2014年5月22日の軍部による政権成立(いわゆるクーデター、これを単に非民主的な独裁制と言いきれない事情は過去の記事で述べた通り)以降、新憲法法案を巡ってはこれまで政党間または内閣と政党や関連委員会の間で議論が繰り返されている。
新憲法草案委員会(CDC)は、すでに草案の95%は完成しており間もなく全容を明らかにすると発表しているが、依然大きな対立点は解消されておらず、行方は分からない。
先ず第一に草案第44条「治安大権」、これはこれまでの政治騒乱の経験から、治安維持の為緊急の判断が必要となった場合には、必要な手続きを経ずに政権が判断を下し、その決定に従って行政が動くことを目的としている。つまり「いわゆる軍部によるクーデター」を反民主的行動として国内外から批判されることを回避し、合法的な行為と憲法で定めてしまおうということである。理解できぬでもないが、やはり非民主的行為を成文上で合法化するという意味で国民に受け入れられるのは困難ではなかろうか。しかも最近の議論では、全国的な発電所建設の決定までのこ大権に含めようという意見まで出ている。これは理解に苦しむ議論で、やはり為政者の利権確保が目的ではないかという気もする。
第二は、「非国会議員の政府首班任命」。これも選挙の意義を大きく損ねる事態を招きかねず、言うまでも無く議院内閣制の完全否定である。
これらは新憲法制定→総選挙実施→新政権成立後の政治騒乱を想定した制度固め、という意味で一面では理解できるものの、これが国民に理解されるかどうか疑問ではある。つまり一般の民主主義国家ではその基礎である選挙というものが、そもそもこの国では買収行為によって無意味にされ、カネで政権を買うことが実際に起こり、その結果利益享受派と知識層との間で政治騒乱を繰り返すというストーリーを経てきたことが、すべての苦悩の原因なのだ。
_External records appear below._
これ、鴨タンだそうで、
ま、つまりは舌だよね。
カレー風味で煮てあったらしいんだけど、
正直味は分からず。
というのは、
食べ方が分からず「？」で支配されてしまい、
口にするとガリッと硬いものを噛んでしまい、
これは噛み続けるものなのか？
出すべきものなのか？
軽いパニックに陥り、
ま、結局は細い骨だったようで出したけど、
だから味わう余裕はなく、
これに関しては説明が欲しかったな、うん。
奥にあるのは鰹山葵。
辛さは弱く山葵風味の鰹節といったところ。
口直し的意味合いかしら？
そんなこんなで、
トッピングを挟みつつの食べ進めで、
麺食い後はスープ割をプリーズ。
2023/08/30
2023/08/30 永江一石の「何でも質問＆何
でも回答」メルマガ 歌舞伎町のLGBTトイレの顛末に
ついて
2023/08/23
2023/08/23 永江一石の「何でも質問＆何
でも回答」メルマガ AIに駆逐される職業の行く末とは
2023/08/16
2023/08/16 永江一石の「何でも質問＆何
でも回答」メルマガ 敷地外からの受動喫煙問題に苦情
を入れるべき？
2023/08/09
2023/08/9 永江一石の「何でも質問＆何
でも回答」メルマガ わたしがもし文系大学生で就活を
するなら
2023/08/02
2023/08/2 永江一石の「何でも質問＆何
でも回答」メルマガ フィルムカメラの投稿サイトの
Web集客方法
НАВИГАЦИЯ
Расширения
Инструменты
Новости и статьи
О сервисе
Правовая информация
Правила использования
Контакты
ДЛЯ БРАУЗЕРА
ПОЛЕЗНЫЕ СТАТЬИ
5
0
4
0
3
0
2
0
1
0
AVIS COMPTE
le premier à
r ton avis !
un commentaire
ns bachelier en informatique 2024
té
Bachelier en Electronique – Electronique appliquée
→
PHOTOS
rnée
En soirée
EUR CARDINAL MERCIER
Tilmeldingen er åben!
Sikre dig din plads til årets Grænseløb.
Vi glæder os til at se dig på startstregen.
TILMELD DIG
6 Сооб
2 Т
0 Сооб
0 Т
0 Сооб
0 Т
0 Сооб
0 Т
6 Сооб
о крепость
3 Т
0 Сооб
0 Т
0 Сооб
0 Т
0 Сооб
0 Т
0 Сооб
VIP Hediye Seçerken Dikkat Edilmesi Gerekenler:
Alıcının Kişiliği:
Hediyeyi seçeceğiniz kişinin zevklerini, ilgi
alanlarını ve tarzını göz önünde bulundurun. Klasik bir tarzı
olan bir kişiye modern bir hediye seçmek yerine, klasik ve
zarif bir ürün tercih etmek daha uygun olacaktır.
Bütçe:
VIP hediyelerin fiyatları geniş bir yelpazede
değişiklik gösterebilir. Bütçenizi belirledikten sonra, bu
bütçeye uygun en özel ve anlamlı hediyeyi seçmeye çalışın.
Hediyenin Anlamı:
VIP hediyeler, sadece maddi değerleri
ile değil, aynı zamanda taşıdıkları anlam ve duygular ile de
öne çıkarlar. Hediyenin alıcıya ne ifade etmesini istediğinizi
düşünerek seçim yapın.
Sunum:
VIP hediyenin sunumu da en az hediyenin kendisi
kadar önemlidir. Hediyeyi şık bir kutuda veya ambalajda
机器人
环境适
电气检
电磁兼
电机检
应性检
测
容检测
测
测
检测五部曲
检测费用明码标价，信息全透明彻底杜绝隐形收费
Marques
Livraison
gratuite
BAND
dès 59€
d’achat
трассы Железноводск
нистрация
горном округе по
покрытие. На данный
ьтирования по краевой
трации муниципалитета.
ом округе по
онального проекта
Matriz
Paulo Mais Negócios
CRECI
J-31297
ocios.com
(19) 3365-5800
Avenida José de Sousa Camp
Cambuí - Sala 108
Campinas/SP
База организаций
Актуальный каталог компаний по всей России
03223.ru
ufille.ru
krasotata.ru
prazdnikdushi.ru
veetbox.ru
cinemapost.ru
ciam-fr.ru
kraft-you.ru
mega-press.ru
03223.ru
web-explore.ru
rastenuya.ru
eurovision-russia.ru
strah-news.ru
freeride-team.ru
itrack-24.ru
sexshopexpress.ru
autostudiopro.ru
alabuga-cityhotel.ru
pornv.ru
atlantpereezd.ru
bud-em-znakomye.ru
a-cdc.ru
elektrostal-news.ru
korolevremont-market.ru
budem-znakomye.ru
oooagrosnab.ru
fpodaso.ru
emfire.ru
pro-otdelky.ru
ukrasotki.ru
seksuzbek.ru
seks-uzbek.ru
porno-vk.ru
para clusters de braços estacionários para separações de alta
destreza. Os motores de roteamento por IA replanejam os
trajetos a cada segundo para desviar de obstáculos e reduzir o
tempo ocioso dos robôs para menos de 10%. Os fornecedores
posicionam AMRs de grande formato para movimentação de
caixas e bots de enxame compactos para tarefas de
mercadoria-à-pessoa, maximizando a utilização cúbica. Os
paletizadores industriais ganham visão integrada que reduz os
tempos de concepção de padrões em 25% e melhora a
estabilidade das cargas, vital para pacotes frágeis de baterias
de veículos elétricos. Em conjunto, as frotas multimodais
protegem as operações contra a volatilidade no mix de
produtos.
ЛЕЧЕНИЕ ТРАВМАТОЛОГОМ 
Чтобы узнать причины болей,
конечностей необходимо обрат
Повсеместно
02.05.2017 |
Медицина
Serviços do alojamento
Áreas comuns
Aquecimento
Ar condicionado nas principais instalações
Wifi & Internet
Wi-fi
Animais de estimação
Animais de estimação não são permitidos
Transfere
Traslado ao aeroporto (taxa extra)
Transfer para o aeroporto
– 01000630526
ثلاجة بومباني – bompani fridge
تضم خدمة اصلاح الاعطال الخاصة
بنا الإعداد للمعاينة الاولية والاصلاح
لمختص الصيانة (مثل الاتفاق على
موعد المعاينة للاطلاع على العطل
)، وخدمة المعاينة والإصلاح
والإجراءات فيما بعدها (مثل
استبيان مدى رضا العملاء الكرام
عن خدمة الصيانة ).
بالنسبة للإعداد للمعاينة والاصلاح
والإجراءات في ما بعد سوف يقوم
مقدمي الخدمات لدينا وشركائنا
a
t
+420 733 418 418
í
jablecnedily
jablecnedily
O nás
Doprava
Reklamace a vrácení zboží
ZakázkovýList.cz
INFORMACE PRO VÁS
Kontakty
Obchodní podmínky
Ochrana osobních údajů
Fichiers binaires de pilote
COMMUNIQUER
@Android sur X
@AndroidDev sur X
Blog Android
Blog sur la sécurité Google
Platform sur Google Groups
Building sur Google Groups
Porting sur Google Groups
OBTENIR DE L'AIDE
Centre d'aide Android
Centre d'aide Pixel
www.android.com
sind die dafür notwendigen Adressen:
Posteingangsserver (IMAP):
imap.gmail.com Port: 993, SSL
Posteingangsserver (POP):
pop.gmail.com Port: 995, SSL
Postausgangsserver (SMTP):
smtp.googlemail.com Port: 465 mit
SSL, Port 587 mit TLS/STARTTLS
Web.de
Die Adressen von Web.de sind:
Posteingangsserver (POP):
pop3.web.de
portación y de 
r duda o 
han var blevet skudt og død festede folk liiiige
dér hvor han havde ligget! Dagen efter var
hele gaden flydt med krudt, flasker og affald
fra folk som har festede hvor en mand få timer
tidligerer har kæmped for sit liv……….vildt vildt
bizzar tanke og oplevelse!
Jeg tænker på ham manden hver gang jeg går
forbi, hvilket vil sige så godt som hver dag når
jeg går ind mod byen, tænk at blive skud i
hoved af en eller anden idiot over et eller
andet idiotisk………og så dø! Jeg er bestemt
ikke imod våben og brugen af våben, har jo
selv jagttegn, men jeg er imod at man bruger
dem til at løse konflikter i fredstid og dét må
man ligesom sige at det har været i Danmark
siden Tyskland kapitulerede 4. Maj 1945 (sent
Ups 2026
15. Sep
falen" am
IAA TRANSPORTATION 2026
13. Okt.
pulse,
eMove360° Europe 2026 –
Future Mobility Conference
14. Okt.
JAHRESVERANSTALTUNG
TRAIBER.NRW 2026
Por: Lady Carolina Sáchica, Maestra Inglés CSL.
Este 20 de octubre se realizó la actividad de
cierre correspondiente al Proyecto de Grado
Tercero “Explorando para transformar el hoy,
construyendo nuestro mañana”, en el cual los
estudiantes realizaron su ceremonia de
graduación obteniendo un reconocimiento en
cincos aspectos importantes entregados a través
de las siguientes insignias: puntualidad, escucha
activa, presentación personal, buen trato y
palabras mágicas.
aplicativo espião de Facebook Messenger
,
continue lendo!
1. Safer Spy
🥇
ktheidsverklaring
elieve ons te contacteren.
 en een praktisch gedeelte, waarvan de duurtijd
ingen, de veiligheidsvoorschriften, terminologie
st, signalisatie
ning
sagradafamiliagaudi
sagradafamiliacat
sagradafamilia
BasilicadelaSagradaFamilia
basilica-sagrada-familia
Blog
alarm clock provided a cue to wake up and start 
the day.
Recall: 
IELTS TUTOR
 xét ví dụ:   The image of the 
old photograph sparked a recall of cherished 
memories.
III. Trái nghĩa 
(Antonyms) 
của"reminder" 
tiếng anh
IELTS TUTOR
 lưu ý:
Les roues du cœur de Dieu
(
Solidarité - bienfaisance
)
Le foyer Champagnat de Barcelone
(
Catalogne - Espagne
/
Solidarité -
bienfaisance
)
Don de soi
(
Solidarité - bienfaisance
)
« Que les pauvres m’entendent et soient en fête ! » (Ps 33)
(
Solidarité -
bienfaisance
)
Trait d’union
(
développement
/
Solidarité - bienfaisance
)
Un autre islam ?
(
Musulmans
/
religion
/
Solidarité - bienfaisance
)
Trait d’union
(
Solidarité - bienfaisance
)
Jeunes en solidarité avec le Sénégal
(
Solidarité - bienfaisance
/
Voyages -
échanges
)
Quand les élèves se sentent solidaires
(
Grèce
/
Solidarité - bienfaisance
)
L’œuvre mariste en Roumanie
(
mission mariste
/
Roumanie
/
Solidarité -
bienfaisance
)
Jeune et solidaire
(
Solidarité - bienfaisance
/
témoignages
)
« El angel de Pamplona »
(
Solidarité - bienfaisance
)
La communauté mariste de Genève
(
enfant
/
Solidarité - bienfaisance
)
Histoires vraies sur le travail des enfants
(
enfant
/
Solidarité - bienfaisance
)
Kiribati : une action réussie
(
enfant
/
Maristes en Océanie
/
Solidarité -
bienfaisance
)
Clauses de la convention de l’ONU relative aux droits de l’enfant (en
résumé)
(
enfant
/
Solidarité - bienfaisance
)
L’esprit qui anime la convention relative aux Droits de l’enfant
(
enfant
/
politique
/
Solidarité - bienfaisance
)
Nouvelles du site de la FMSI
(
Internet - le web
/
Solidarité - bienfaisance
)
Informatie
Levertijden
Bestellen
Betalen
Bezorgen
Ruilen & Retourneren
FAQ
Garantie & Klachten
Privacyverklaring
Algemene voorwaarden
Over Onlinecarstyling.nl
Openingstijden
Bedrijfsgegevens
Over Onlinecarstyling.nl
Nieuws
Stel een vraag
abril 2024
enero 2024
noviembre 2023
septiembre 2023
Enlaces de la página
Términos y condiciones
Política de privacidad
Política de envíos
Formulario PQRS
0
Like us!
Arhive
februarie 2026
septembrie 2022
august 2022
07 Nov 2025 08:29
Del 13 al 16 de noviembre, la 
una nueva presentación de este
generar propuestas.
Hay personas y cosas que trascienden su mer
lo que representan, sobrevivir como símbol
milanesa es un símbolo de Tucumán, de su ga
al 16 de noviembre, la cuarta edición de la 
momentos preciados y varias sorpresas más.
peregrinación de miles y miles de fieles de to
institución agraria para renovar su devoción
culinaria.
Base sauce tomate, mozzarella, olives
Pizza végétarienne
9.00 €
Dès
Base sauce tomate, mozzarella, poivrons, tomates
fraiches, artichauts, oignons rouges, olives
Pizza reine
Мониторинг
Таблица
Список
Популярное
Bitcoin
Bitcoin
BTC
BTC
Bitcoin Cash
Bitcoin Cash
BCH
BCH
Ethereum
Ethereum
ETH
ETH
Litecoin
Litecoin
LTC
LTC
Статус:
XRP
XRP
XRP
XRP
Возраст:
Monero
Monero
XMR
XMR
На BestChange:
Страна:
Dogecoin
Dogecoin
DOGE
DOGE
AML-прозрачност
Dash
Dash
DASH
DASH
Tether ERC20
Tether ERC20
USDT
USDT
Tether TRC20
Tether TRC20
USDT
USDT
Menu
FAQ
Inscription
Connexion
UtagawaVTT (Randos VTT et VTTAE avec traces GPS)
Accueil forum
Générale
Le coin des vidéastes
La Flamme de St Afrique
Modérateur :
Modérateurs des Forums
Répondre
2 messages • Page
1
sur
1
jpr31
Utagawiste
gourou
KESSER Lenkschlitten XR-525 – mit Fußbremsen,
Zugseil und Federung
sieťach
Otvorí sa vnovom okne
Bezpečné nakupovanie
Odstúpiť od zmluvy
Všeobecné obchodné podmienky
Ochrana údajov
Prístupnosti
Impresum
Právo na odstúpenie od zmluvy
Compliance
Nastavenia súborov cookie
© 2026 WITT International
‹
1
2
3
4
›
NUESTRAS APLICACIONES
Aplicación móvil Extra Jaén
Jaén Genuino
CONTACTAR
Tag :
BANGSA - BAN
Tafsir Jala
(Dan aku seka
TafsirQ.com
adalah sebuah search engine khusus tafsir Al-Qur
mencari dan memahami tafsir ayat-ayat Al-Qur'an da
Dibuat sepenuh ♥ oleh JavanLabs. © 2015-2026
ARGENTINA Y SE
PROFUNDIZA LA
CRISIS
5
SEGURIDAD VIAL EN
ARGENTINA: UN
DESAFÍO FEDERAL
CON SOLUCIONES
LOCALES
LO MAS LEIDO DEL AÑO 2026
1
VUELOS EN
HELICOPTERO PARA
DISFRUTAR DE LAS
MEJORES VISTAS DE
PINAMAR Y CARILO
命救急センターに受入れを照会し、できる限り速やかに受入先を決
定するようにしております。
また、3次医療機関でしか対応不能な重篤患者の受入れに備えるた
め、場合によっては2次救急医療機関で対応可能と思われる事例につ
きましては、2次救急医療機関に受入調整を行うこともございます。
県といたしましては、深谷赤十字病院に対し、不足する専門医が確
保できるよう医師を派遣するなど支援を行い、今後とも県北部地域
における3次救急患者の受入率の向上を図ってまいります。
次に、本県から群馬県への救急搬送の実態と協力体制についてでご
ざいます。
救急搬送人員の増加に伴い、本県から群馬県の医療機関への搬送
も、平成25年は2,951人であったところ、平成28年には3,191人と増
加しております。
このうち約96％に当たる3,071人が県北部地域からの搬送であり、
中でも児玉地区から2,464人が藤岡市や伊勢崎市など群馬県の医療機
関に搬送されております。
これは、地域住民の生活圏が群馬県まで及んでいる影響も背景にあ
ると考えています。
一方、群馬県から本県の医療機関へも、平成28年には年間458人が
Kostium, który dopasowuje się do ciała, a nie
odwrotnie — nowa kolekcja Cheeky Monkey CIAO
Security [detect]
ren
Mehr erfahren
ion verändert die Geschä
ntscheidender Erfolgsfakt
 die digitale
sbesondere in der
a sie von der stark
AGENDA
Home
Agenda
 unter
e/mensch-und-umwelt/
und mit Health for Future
しかしもう一つの側面として、以上に挙げた様な政治と行政システムの内容まで一国の憲法に定める必要性があるのか、もちろん法制論上では否である。通常これらは一般法で定められるべきと考えるが、これも上記と同様、選挙後の新政権に対し予め不信を抱かざるを得ず、従って新憲法上で予め皆法制化してしまえ、という意思の表れであろうことを、ここまで筆を進めて思い当たった次第である。
委員会の方針では、7月にも新憲法に対する国民投票が行われる、ということになっている。